* **WHAT IS NEEDED**: From the entries below, please gather each line containing the string "Sarcoma".

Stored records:
---
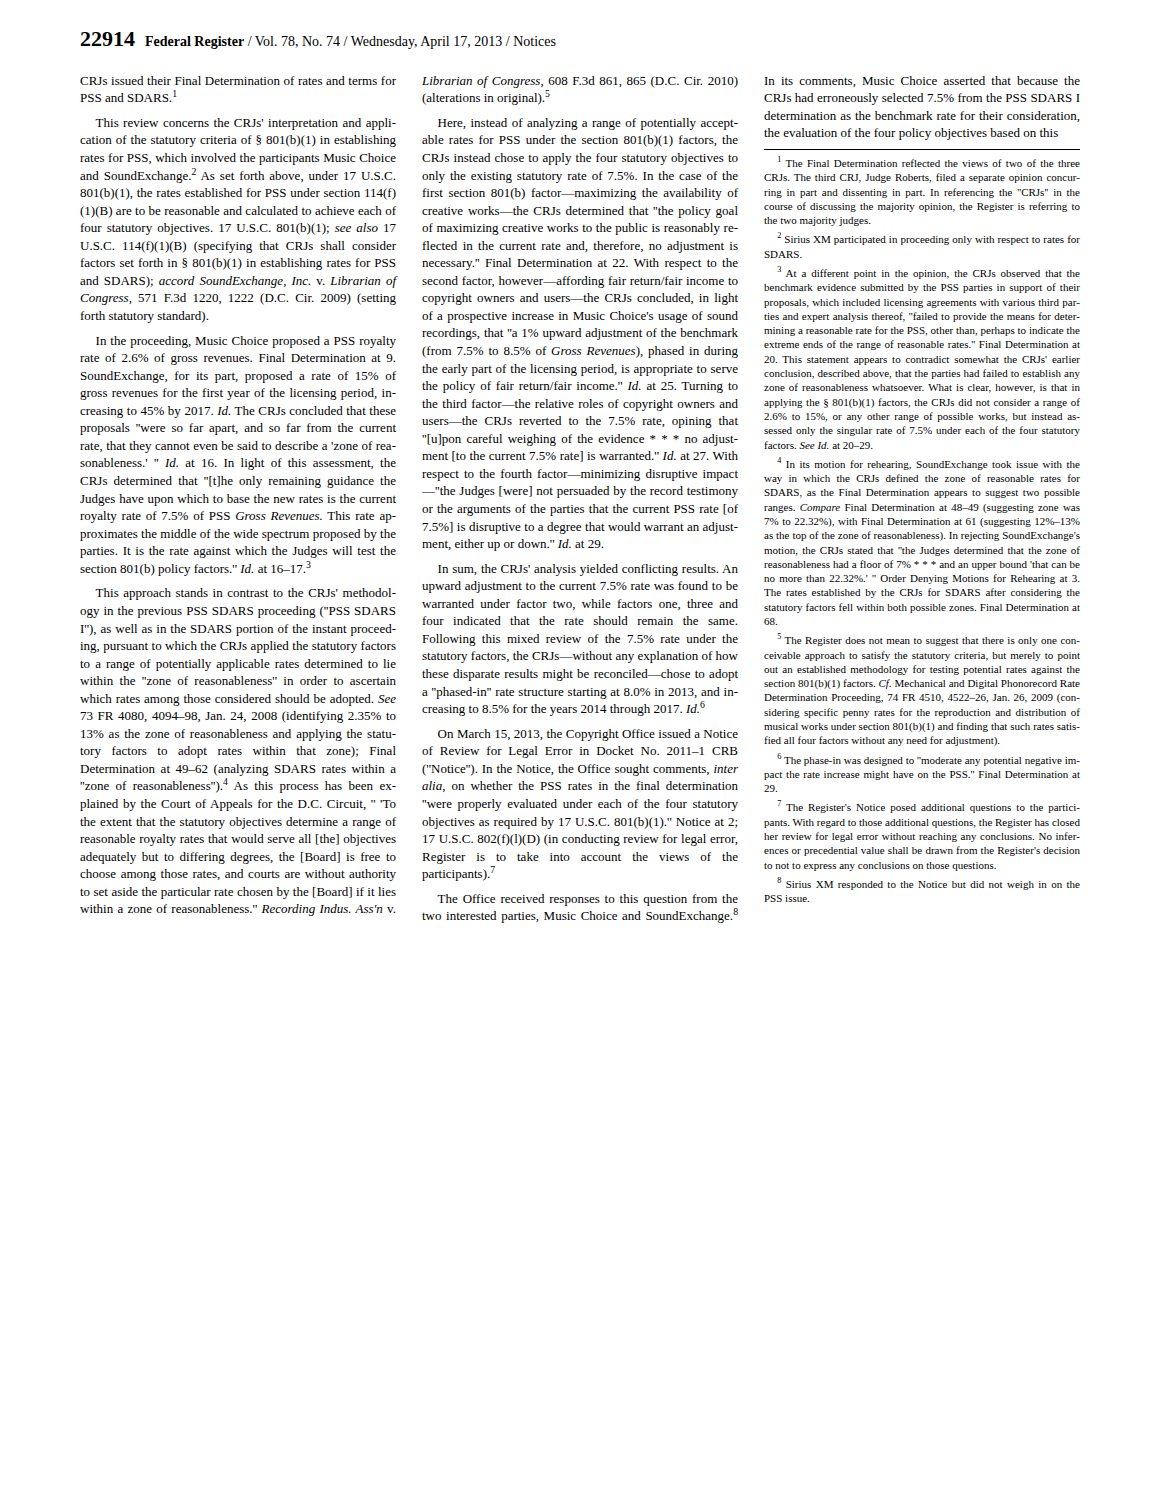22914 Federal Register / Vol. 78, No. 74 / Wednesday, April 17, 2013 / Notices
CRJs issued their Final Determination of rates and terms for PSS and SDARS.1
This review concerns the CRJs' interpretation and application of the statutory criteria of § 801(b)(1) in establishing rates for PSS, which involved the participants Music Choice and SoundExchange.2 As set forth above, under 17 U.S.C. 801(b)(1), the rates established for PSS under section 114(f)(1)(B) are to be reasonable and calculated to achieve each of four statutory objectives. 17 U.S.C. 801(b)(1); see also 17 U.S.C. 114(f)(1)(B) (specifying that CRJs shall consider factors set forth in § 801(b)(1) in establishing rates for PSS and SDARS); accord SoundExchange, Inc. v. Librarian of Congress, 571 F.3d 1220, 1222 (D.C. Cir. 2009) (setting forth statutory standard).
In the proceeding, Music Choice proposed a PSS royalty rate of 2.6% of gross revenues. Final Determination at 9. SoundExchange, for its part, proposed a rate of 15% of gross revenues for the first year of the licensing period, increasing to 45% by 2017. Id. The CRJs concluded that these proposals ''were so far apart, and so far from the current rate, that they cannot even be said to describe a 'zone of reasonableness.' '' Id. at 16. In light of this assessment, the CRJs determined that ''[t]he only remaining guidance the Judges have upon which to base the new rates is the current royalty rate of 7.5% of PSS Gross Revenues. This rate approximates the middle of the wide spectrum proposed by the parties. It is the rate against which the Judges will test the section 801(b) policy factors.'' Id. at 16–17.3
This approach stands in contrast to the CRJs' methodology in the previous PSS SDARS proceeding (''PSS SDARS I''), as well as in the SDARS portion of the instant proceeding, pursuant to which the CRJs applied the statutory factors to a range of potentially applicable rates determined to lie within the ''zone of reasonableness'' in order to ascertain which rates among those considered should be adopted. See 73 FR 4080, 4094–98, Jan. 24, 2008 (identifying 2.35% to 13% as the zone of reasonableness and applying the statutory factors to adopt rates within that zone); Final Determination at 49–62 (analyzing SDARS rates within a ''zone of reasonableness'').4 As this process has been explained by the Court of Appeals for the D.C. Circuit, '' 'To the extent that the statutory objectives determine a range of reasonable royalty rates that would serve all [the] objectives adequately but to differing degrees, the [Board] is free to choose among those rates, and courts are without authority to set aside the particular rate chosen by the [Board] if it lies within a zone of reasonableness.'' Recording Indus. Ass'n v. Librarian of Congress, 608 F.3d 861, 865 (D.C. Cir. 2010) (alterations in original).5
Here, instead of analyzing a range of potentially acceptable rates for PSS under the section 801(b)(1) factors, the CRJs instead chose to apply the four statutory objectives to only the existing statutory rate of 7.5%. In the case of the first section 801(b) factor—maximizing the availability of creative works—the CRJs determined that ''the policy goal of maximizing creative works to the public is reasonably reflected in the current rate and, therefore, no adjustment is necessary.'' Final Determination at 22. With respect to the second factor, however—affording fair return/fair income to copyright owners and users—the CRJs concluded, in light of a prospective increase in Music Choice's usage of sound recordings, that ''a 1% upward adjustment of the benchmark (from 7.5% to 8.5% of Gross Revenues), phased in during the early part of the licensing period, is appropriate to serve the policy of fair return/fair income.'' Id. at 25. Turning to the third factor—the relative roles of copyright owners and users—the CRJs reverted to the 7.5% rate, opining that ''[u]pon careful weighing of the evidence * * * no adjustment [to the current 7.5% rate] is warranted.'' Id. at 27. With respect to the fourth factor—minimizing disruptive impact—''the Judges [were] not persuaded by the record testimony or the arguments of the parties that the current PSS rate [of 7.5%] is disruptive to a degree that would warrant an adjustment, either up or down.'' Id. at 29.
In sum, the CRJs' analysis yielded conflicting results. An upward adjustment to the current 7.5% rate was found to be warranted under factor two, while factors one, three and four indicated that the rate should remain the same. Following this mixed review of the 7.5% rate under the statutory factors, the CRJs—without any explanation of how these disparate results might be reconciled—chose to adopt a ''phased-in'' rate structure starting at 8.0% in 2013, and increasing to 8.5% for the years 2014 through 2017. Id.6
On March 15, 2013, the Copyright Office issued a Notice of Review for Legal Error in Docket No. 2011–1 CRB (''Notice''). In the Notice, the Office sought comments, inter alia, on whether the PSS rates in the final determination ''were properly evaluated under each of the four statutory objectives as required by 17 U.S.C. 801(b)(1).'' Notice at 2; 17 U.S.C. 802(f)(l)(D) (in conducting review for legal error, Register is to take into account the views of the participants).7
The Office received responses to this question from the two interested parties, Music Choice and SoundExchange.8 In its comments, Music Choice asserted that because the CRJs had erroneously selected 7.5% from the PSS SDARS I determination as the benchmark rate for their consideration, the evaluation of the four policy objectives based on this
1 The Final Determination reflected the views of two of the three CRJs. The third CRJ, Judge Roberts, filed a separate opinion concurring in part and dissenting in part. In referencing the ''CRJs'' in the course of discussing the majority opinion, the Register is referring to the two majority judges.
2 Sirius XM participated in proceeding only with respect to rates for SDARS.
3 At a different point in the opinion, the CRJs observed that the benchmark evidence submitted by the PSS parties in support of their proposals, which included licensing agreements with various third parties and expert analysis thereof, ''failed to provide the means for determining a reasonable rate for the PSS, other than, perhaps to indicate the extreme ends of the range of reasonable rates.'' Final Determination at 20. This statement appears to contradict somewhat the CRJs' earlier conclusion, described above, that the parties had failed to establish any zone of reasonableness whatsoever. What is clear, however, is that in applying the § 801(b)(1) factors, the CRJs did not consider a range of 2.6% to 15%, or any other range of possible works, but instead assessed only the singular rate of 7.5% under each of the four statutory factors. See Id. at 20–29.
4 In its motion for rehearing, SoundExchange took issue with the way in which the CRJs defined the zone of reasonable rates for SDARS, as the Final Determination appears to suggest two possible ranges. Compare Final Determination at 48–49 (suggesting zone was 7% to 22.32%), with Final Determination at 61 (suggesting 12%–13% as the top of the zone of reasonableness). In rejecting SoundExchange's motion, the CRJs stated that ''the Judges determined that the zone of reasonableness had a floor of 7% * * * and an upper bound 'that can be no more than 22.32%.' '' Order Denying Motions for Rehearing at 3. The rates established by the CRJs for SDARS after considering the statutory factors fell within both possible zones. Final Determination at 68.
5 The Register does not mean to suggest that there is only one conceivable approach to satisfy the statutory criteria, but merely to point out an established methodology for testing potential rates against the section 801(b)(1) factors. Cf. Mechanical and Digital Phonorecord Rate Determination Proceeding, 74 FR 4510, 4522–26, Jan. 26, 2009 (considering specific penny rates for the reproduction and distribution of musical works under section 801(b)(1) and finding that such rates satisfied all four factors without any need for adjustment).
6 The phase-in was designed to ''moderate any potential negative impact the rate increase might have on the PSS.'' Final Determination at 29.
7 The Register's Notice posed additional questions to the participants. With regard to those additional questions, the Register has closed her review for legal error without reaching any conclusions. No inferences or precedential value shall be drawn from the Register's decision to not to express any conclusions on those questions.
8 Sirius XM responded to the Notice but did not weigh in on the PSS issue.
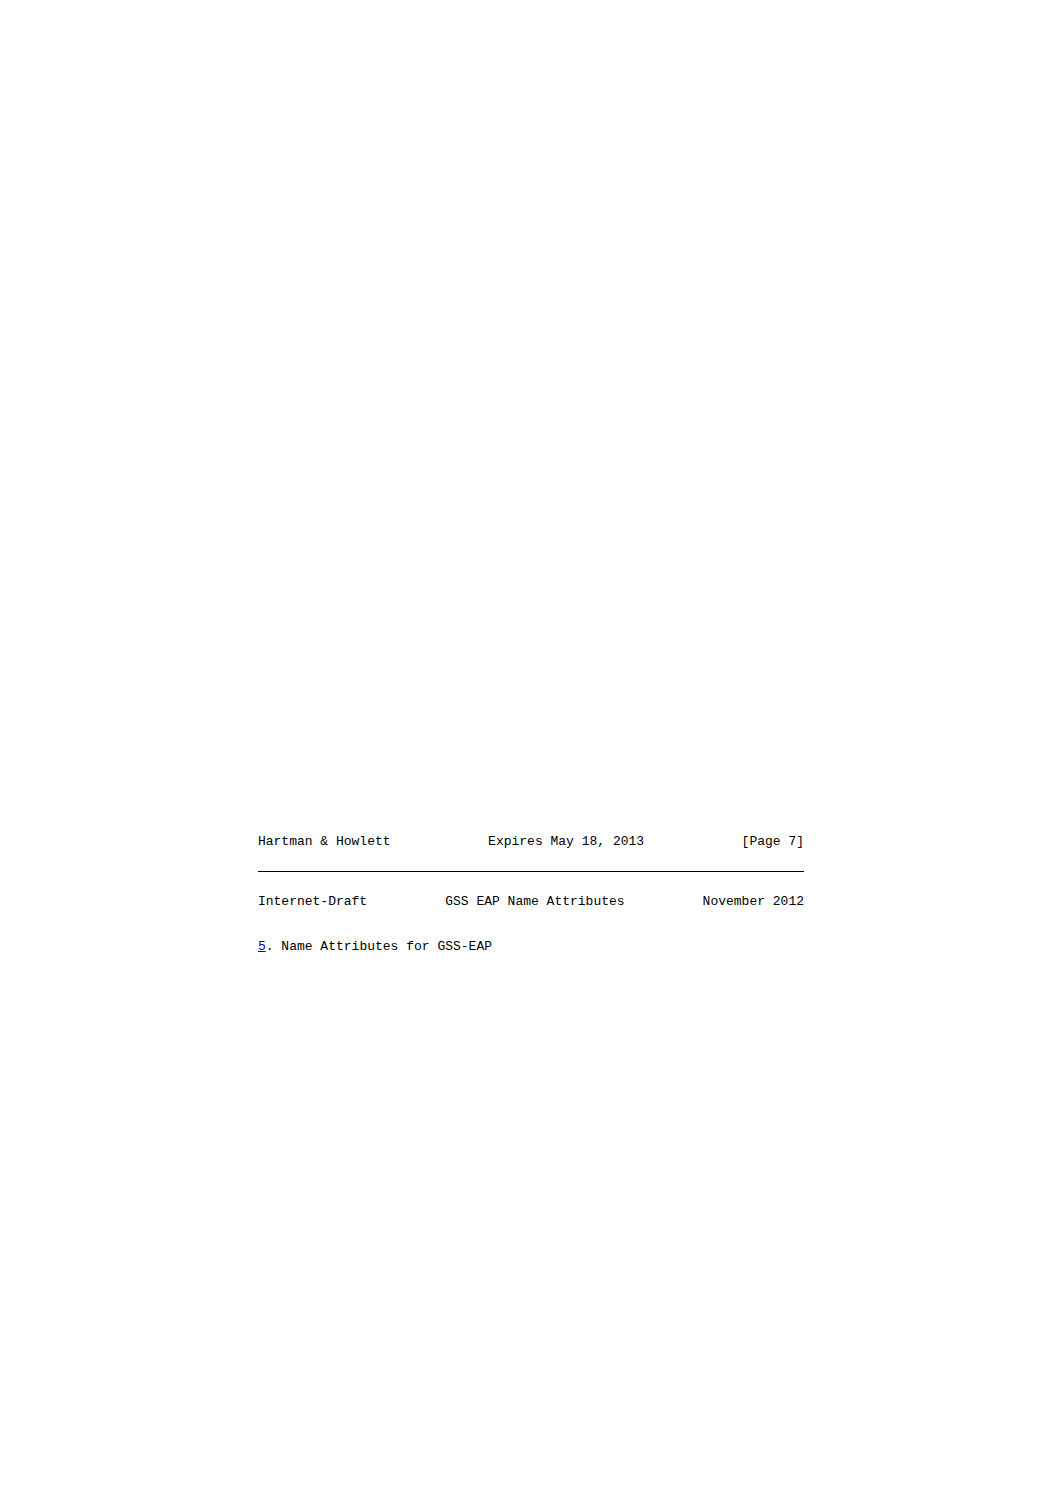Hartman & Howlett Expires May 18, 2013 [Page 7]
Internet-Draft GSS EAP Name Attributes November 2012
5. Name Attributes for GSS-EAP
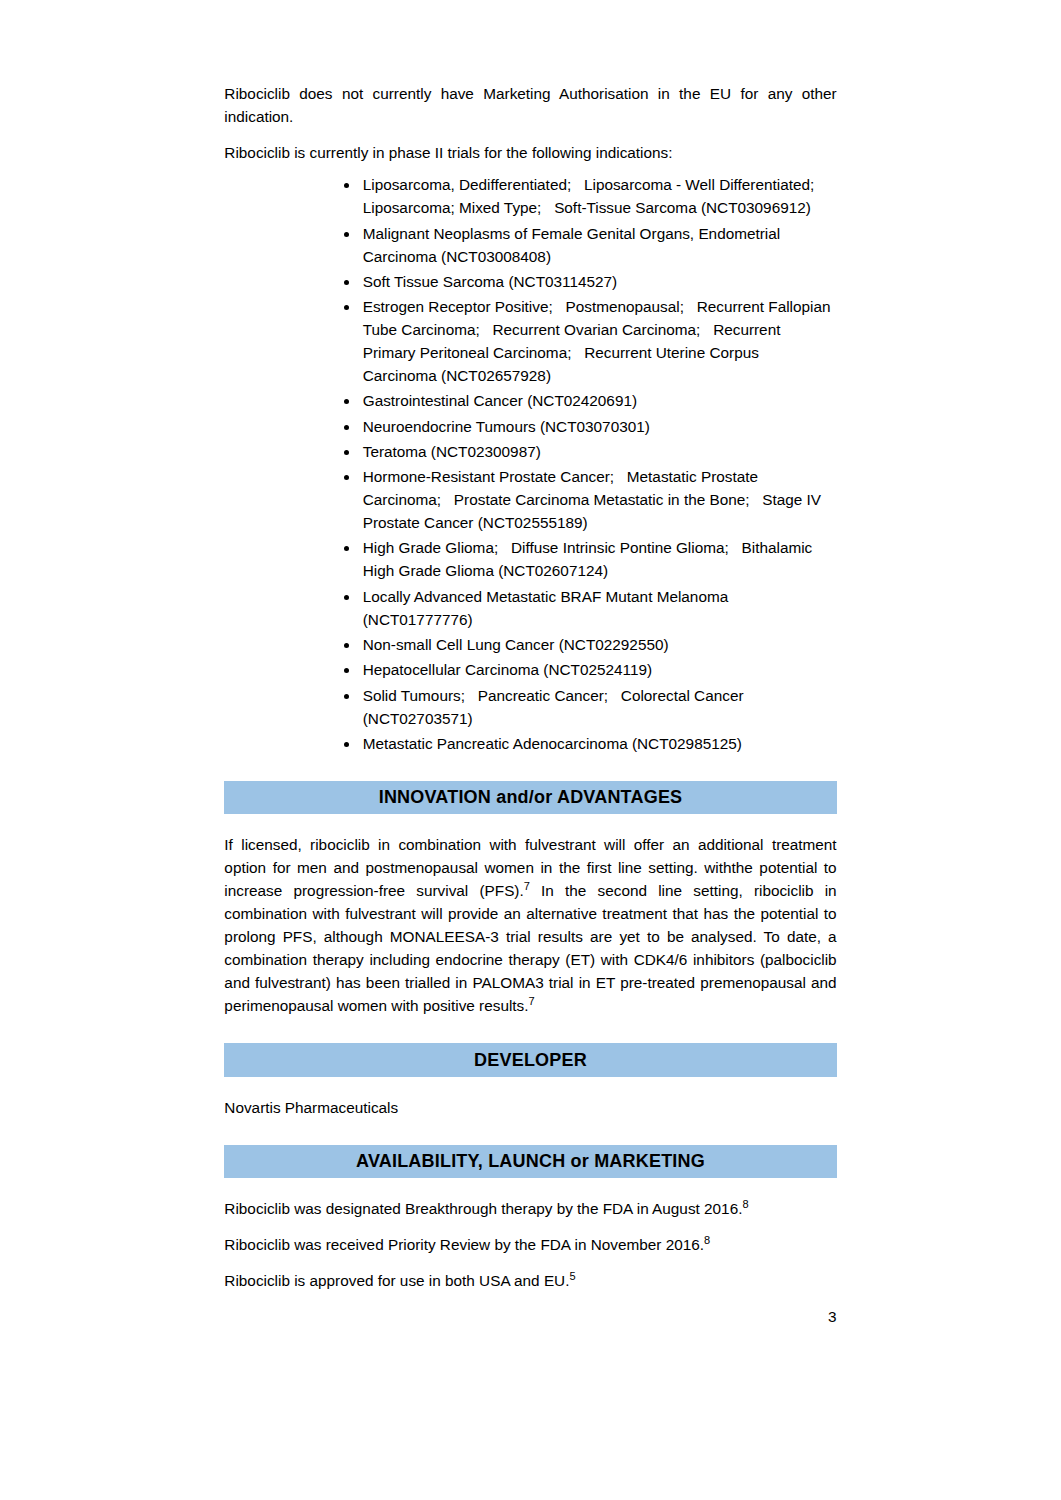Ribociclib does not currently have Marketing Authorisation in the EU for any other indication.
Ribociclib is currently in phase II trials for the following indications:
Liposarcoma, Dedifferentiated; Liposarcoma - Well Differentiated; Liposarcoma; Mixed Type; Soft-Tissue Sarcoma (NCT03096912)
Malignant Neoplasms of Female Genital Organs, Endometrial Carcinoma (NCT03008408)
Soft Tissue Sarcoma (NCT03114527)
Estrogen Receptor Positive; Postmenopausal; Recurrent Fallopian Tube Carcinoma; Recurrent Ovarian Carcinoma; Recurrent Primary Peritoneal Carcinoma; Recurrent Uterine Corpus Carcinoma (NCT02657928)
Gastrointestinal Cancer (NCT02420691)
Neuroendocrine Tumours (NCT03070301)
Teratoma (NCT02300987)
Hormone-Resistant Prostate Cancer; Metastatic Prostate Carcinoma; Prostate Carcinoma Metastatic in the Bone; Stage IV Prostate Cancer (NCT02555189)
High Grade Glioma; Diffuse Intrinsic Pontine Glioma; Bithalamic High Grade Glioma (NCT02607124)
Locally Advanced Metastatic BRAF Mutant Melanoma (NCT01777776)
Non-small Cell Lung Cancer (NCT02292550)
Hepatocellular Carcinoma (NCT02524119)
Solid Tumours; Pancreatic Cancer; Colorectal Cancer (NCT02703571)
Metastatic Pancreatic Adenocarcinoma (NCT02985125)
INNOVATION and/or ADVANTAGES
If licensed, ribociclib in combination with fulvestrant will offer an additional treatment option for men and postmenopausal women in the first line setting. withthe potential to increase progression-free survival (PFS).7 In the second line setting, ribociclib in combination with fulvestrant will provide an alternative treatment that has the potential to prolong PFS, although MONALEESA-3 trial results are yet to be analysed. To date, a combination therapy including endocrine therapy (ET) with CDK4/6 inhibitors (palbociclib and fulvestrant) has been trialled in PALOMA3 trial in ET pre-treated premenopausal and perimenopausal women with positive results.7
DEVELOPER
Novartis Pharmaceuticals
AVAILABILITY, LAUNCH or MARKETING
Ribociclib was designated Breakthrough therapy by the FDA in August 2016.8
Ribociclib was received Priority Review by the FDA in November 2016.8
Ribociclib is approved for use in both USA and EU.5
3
---
* **WRITTEN SOLUTION**:
Liposarcoma, Dedifferentiated; Liposarcoma - Well Differentiated; Liposarcoma; Mixed Type; Soft-Tissue Sarcoma (NCT03096912)
Soft Tissue Sarcoma (NCT03114527)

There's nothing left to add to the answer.